Entre o popular e o erudito

‘À espera de Beckett ou Quaquaquaqua’ no Teatro da Trindade

Entre o popular e o erudito

A partir de episódios das três montagens de À Espera de Godot, de Samuel Beckett, por Ribeirinho, Jorge Louraço propõe uma reflexão sobre a difícil relação entre a cultura popular e a cultura erudita. À espera de Beckett ou Quaquaquaqua estreia, a 30 de novembro, no Teatro da Trindade que perfaz, nesse mesmo dia, 150 anos de existência.

Não terá sido mera coincidência, mas foi certamente uma escolha feliz surgir em cena, no período de comemoração do 150.º aniversário do Teatro da Trindade, uma peça que tem como protagonista essa figura maior do teatro português de seu nome Francisco Ribeiro (1911-1984), e imortalizada na memória dos portugueses como Ribeirinho.  Em 1959, o ator que o cinema imortalizou em O Pai Tirano, dirigiu, no Trindade, e pela primeira vez em Portugal, a peça de Samuel Beckett À Espera de Godot. Alguns anos depois, Ribeirinho voltaria ao controverso e influente texto do autor irlandês: no final dos anos de 1960, novamente no Trindade, e pouco antes da Revolução de Abril, com uma companhia itinerante, em Angola.

Estes três momentos da história serviram Jorge Louraço na construção de uma comédia que traça um paralelo subtil com o texto de Beckett. Ao invés de Godot, encontramos Francisco Ribeiro, outros dois atores e um ponto, à espera de Beckett que, supostamente, deveria assistir a uma récita do espetáculo. Ora, o autor, tal como Godot, nunca aparece e entre os ensaios vai-se gerando um misto de tensão e de desânimo.

Perante situações a roçar o absurdo, que Louraço assume serem como que uma “entrada na cabeça de Ribeirinho”, o espetáculo vai cruzando Godot com alguns momentos dos famosos filmes portugueses dos anos de 1940, nomeadamente O Pai Tirano e O Pátio das Cantigas, estabelecendo uma reflexão sobre as divisões criadas entre o popular e o erudito. O autor e encenador de À espera de Beckettpretende “enfrentar de frente” esta “frágil divisão”, onde a pateada do público convive lado a lado com o aplauso de uma certa elite bem-pensante.

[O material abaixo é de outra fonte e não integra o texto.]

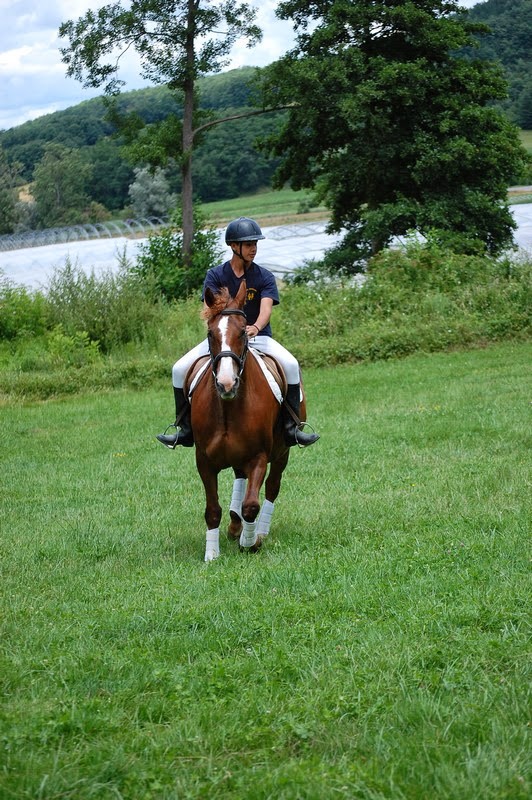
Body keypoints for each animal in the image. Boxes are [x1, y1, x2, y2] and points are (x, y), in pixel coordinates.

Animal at [187, 280, 307, 562]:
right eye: (210, 334)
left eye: (243, 332)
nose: (226, 383)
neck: (228, 408)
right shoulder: (204, 461)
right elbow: (212, 509)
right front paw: (212, 554)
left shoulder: (258, 456)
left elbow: (251, 504)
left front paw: (250, 543)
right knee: (240, 480)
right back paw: (234, 525)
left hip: (282, 453)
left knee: (272, 488)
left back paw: (257, 531)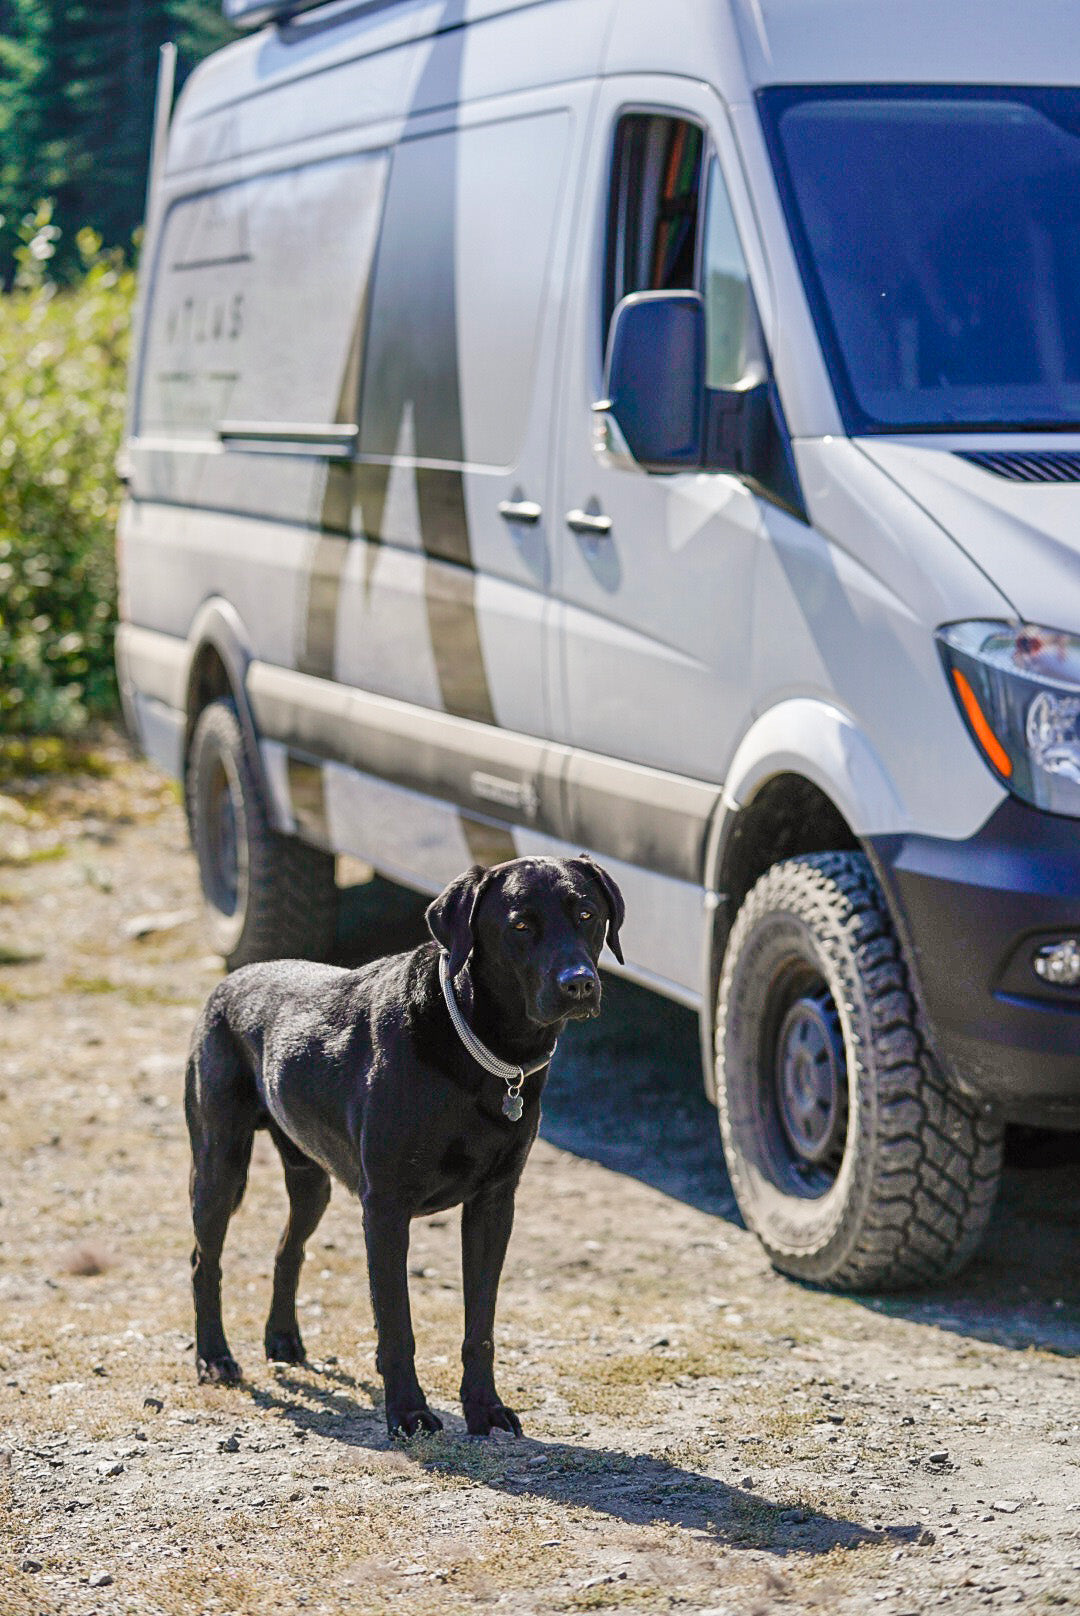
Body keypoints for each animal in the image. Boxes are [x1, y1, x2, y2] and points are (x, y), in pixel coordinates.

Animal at [185, 859, 624, 1441]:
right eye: (521, 925)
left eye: (587, 915)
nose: (579, 983)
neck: (484, 1051)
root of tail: (228, 981)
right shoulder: (387, 1210)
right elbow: (397, 1324)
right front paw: (409, 1413)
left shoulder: (493, 1205)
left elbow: (480, 1326)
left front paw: (484, 1409)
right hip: (220, 1167)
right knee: (203, 1260)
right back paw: (214, 1357)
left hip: (312, 1179)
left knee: (287, 1249)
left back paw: (282, 1339)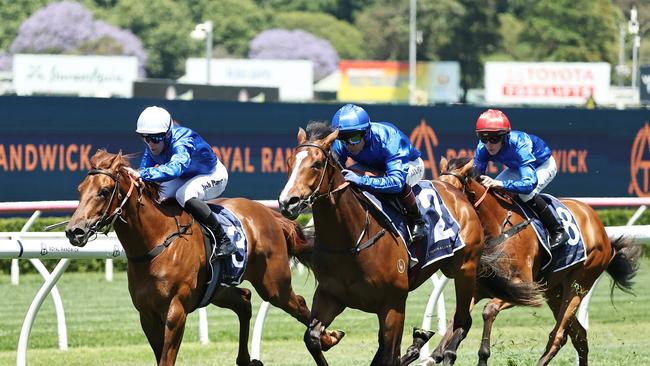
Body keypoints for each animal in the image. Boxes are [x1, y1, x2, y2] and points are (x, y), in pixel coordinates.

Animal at [64, 149, 318, 366]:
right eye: (80, 189)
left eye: (104, 191)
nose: (74, 231)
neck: (157, 243)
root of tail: (270, 215)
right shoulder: (147, 315)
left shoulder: (176, 312)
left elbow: (166, 359)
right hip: (219, 290)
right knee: (245, 300)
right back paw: (247, 359)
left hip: (274, 285)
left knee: (299, 304)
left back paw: (323, 338)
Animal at [276, 125, 540, 366]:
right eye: (289, 162)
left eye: (317, 164)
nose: (288, 202)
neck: (351, 241)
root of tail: (458, 194)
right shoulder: (330, 296)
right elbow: (312, 338)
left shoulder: (393, 305)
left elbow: (388, 358)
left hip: (465, 269)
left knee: (463, 321)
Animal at [436, 157, 636, 366]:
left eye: (452, 190)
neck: (498, 226)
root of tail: (601, 230)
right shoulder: (480, 288)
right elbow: (457, 317)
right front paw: (440, 353)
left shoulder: (524, 287)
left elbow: (488, 310)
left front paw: (480, 355)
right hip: (554, 291)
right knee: (579, 335)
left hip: (579, 283)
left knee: (558, 335)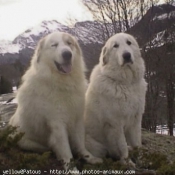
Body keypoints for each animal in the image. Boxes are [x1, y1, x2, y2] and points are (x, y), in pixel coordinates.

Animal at [9, 31, 102, 170]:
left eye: (69, 43)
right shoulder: (57, 123)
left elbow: (80, 144)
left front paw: (89, 158)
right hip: (27, 142)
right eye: (54, 45)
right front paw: (72, 169)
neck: (60, 82)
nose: (67, 54)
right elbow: (66, 151)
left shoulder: (77, 118)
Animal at [84, 32, 147, 164]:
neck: (126, 83)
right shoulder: (115, 124)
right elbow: (122, 146)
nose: (126, 55)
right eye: (115, 46)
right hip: (94, 145)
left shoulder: (135, 120)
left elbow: (137, 144)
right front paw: (127, 162)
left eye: (129, 42)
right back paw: (95, 159)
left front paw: (140, 160)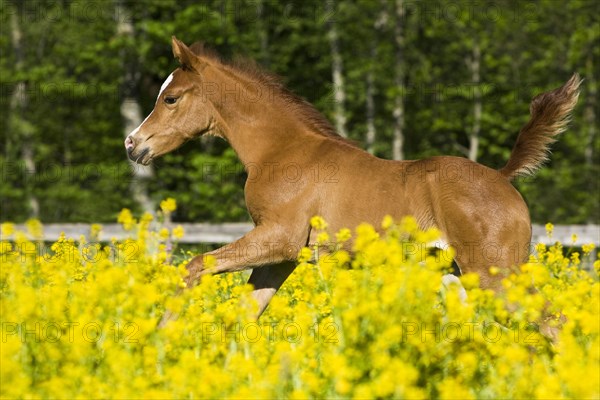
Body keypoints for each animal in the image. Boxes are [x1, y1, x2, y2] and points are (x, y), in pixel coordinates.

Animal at [124, 36, 580, 320]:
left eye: (170, 98)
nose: (133, 144)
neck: (280, 150)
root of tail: (503, 178)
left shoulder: (277, 238)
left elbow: (194, 266)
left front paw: (164, 335)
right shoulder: (282, 257)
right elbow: (245, 311)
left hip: (495, 273)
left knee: (551, 323)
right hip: (458, 276)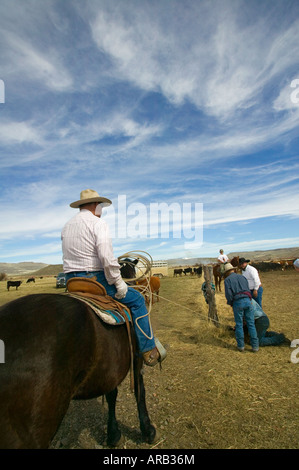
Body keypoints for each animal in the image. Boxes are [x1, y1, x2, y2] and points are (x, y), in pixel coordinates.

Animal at [0, 292, 158, 450]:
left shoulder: (109, 371)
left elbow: (111, 395)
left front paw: (113, 434)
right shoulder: (137, 358)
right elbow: (139, 391)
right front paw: (148, 430)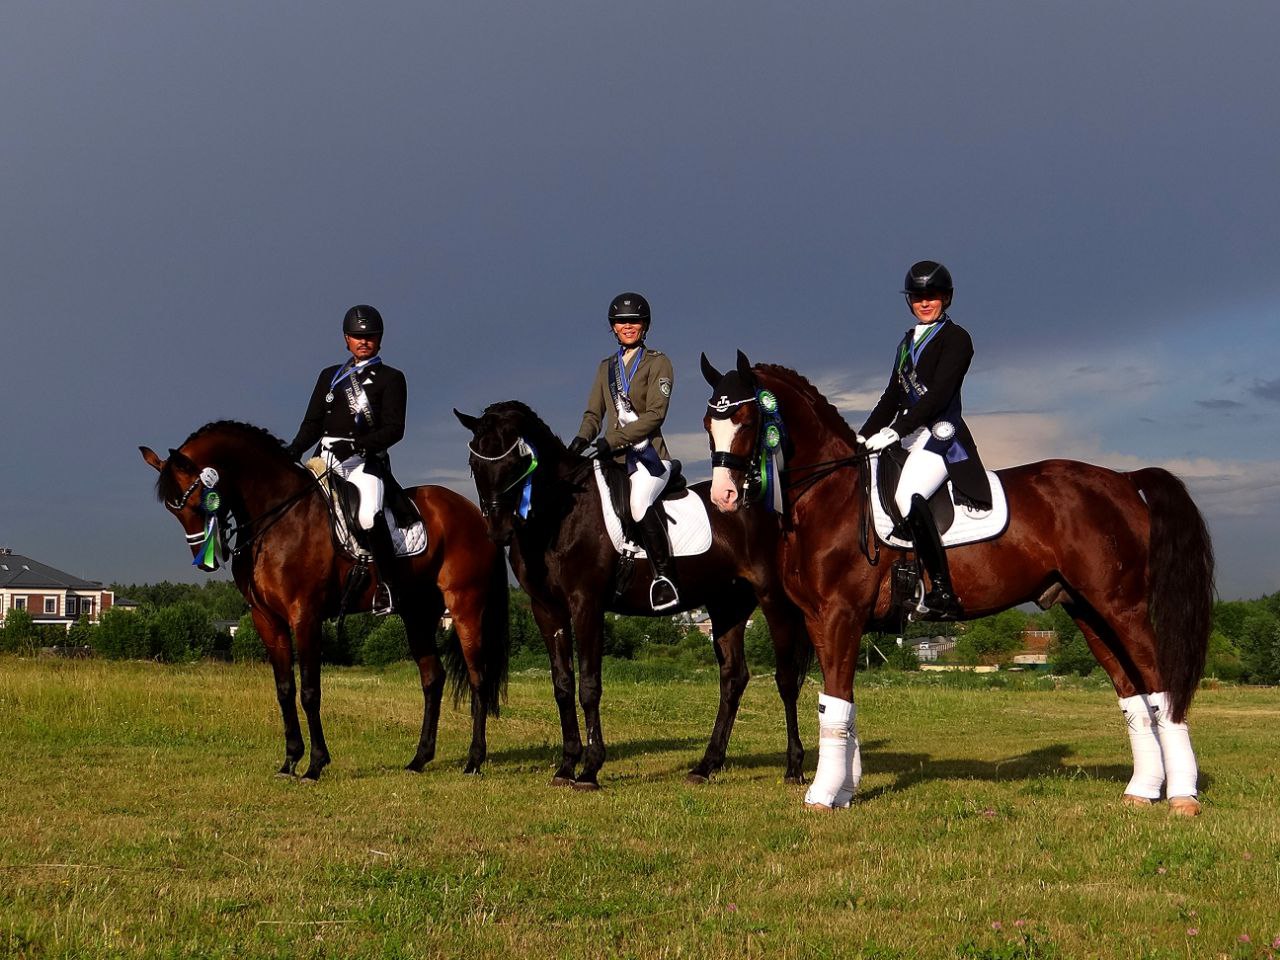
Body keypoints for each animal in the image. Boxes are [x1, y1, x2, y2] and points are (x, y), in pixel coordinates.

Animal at [140, 420, 510, 780]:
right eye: (174, 511)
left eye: (198, 502)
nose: (206, 561)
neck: (277, 517)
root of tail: (472, 512)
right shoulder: (267, 619)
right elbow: (285, 689)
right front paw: (289, 761)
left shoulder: (304, 615)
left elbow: (309, 690)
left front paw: (315, 764)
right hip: (417, 613)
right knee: (433, 678)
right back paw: (419, 760)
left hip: (464, 606)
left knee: (478, 679)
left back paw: (474, 761)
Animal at [453, 401, 813, 789]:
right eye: (474, 464)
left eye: (518, 461)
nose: (499, 531)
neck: (560, 516)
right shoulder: (546, 609)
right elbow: (563, 684)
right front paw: (566, 766)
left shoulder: (586, 604)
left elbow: (589, 685)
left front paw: (590, 769)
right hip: (727, 606)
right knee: (733, 677)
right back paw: (706, 766)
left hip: (772, 599)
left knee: (786, 678)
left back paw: (794, 767)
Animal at [701, 352, 1214, 815]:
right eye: (709, 423)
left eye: (746, 418)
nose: (723, 496)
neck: (831, 497)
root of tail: (1122, 479)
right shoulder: (820, 619)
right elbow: (839, 705)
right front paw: (844, 791)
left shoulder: (839, 615)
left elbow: (836, 703)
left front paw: (823, 796)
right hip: (1088, 611)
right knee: (1134, 696)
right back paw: (1142, 791)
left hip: (1121, 606)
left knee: (1161, 688)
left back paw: (1182, 797)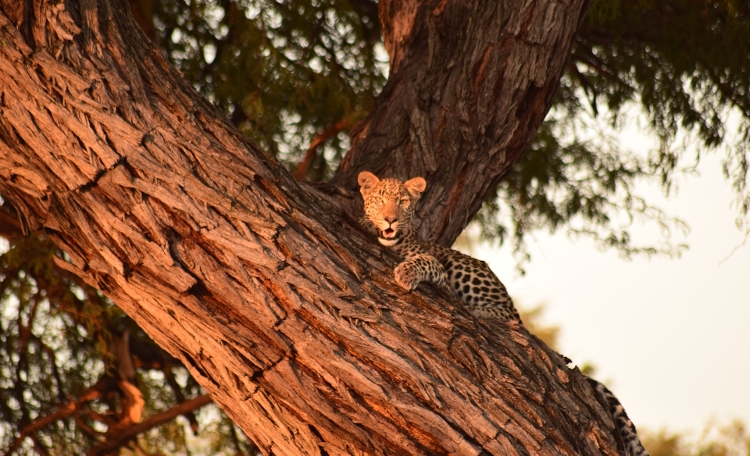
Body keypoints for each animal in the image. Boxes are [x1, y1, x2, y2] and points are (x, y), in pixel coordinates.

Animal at [362, 171, 648, 456]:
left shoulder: (440, 271)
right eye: (380, 200)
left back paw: (475, 310)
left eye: (402, 202)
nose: (390, 218)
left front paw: (406, 272)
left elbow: (426, 261)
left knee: (510, 317)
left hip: (466, 269)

E, socorre-se daquela ideia de que À espera de Godot é composto das memórias de Beckett do music hall irlandês, tal como as históricas encenações de Godot por Ribeirinho são imbuídas da sua passagem pelo cinema popular ou pelo teatro de revista.

Por isso, Jorge Louraço vê neste seu espetáculo uma tomada de posição contra a elitização da cultura, particularmente do teatro, usando uma figura tão importante no teatro português como foi Ribeirinho para o expor. Até porque se Beckett revolucionou a linguagem do teatro, Francisco Ribeiro mudou o teatro em Portugal (e não foi apenas por ter encenado Beckett quando ninguém o fazia).

À espera de Godot ou Quaquaquaqua conta com interpretações de Estêvão Antunes, Mário Moutinho, Óscar Silva e Pedro Diogo, no papel de Ribeirinho. O espetáculo está em cena, na sala estúdio do Teatro da Trindade, até 17 de dezembro.